September 28, 2022

Could Cilantro Be Source of Texas Cyclospora Outbreak, Again?

Cilantro imported from Mexico could be the food source of a cyclospora outbreak in Texas for the second straight year. Studies have shown that cyclospora oocysts can survive for extended periods of time in certain environments.

cyclospora-outbreak-384The 2013 cyclopora outbreak sickened more than 270 Texans. Many of those cases were attributed to cilantro imported from Mexico that was served at restaurants and sold at a grocery store. The names of those establishments were never released.

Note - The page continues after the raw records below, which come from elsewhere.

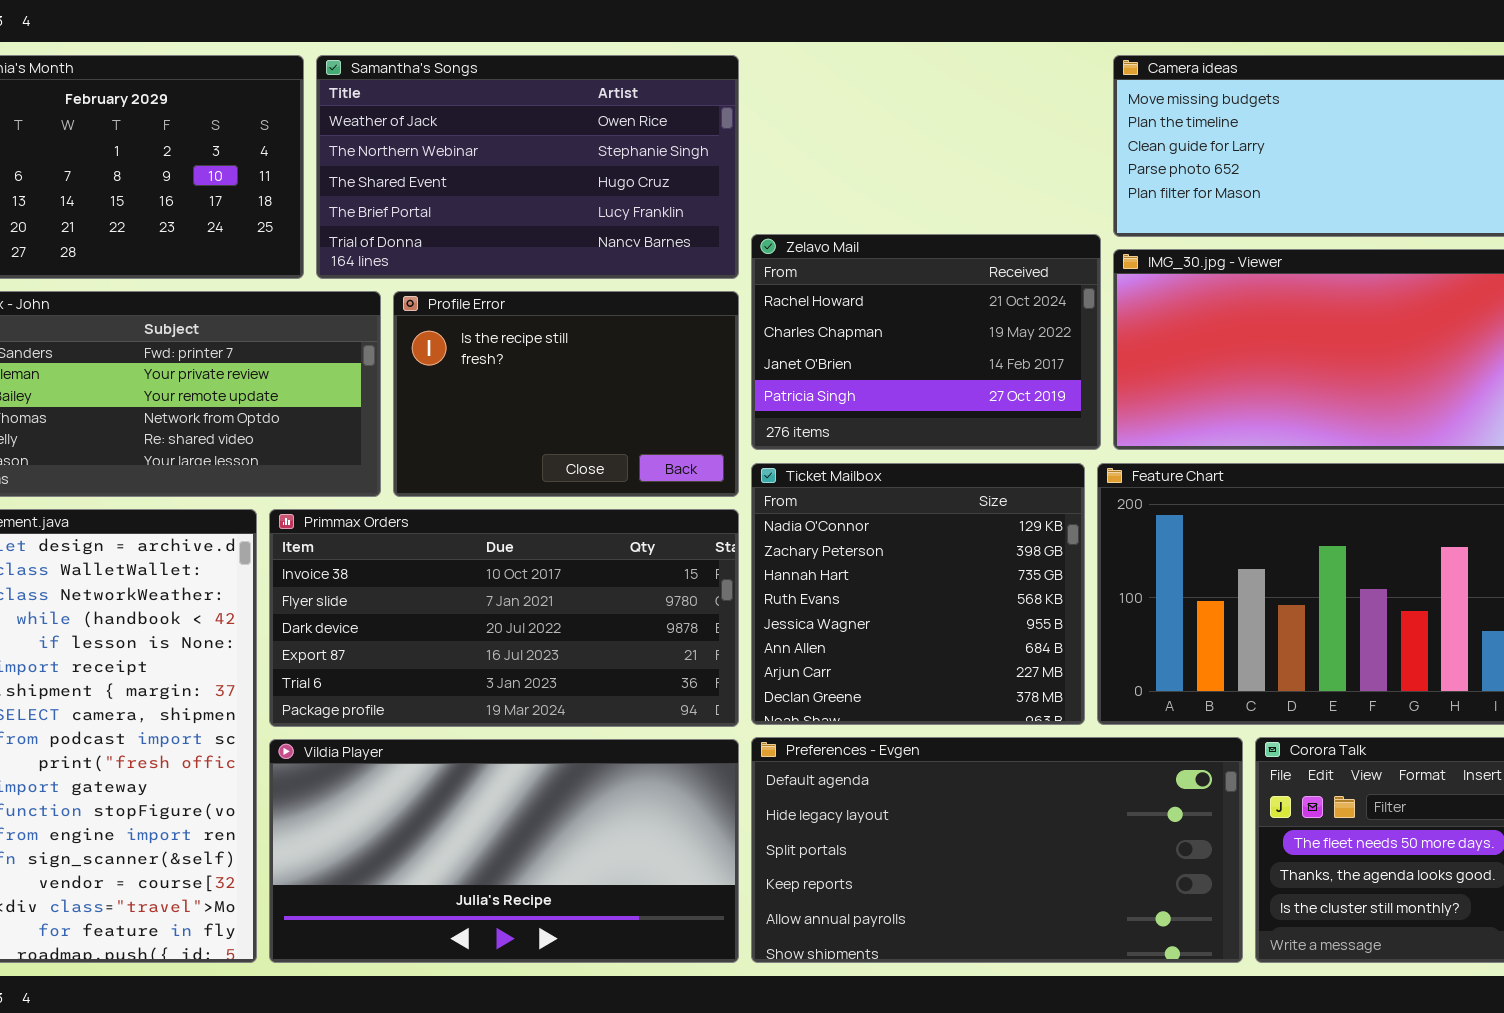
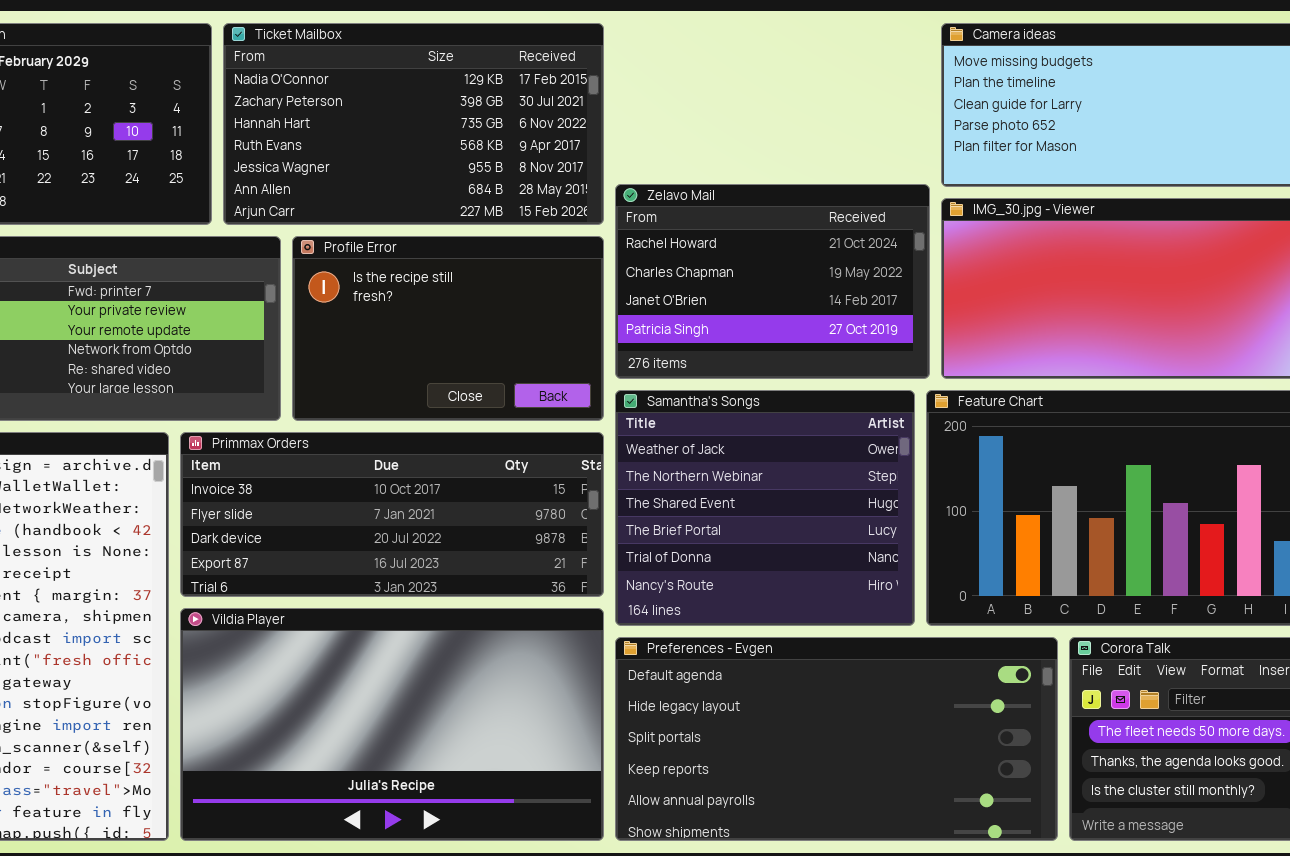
Samantha's Songs: [316,55,739,279] -> [615,390,915,626], moved, resized
Ticket Mailbox: [751,463,1085,725] -> [223,23,604,225], moved, resized
Primmax Orders: [269,509,739,727] -> [180,432,604,597], resized
Vildia Player: [269,739,739,963] -> [180,608,604,841], resized

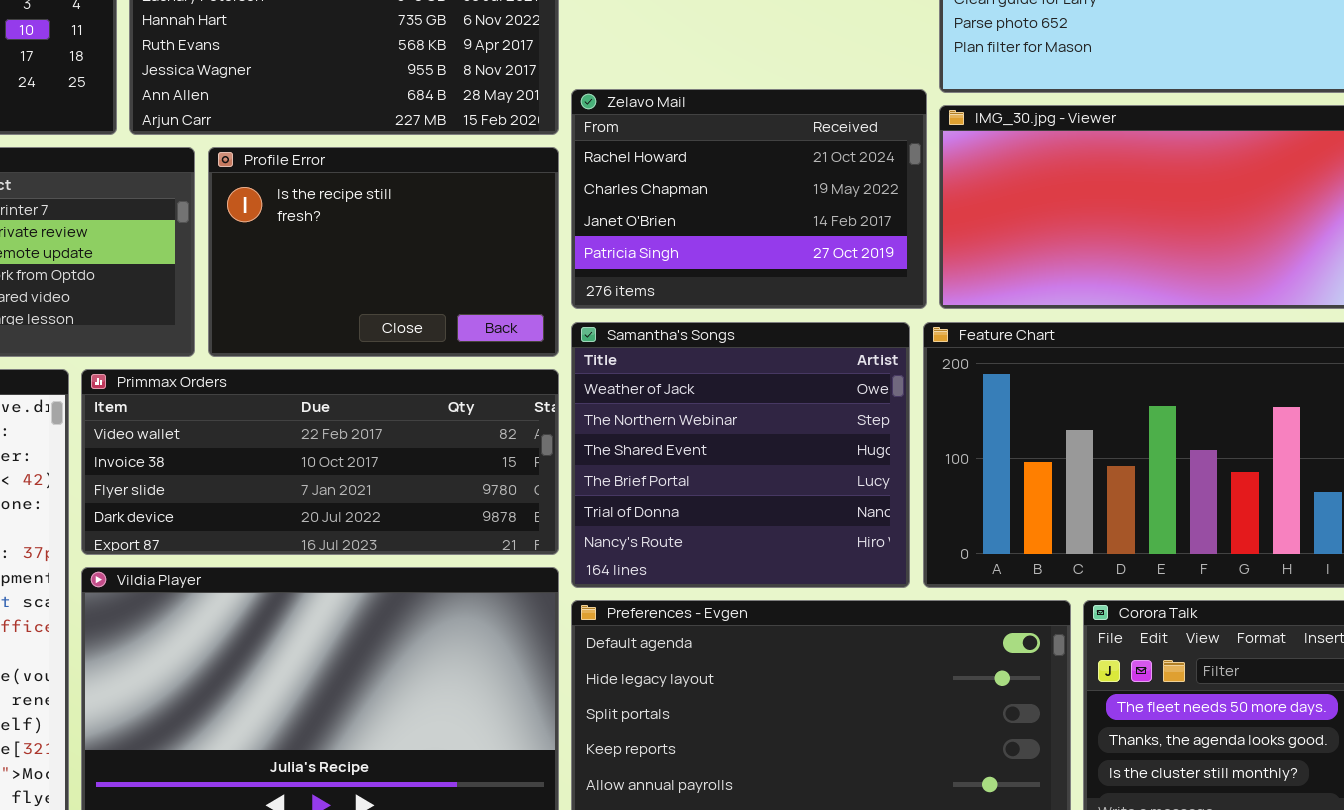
Primmax Orders: [180,432,604,597] -> [81,369,559,555], scrolled up 1 row

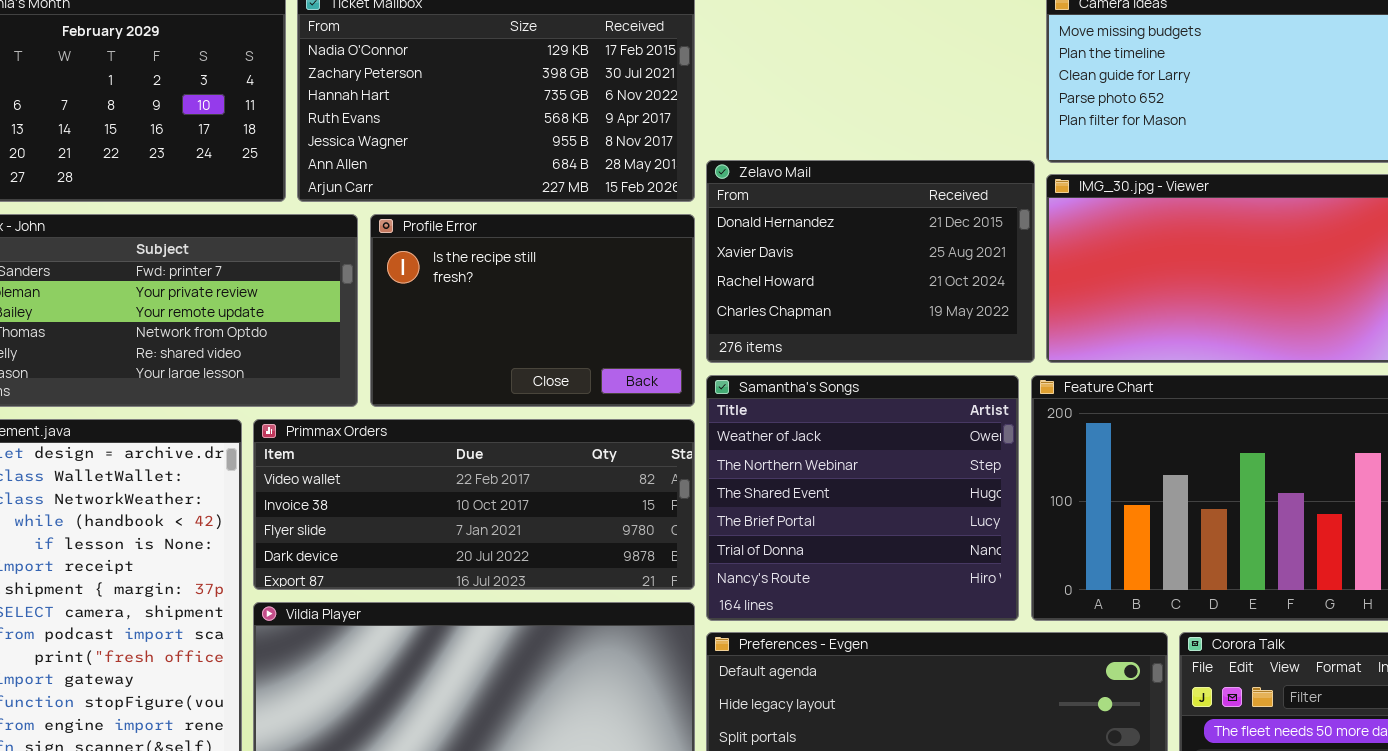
Zelavo Mail: [571,89,927,309] -> [706,160,1035,363], scrolled up 2 rows

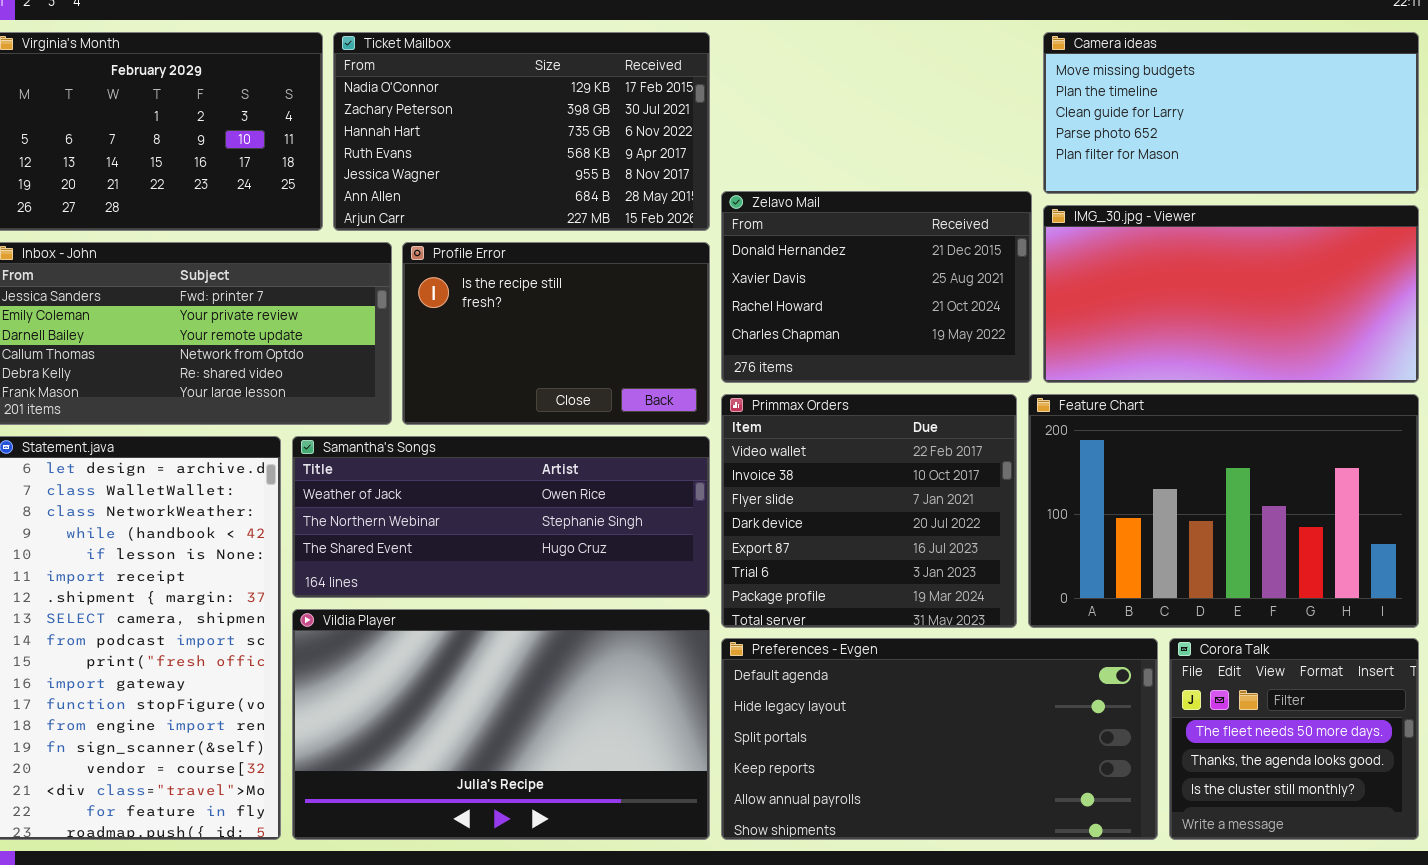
Samantha's Songs: [706,375,1019,621] -> [292,436,710,598], moved, resized
Primmax Orders: [253,419,695,590] -> [721,394,1017,628], moved, resized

Health authorities have not identified the food source of this year’s outbreak, which has sickened 110 Texans so far this summer. Cases have been reported from the following counties: Aransas (1), Bexar (5), Collin (4), Dallas (21), Denton (2), El Paso (1), Ellis (3), Erath (2), Galveston (1), Harris (8), Hays (1), Hidalgo (1), Hunt (1), Jefferson (1),  Kaufman (3), Kendall (1), Lee (1), Lynn (1), Montgomery (1), Parker (2), Rockwall (1), San Patricio (2), Somervell (1), Sutton (1), Tarrant (11), Travis (2), Trinity (1), Webb (1), Williamson (3). Another 25 cases are pending or from unknown counties

Symptoms of a cyclospora infection, called cyclosporiasis, can last up to two months and include diarrhea, abdominal cramping, bloating, gas, nausea, fatigue, loss of appetite and weight loss. Vomiting, body aches, low-grade fever, and other flu-like symptoms are also possible. It is normally treated with the antibiotic combination trimethoprim-sulfamethoxazole. If untreated, relapse is possible.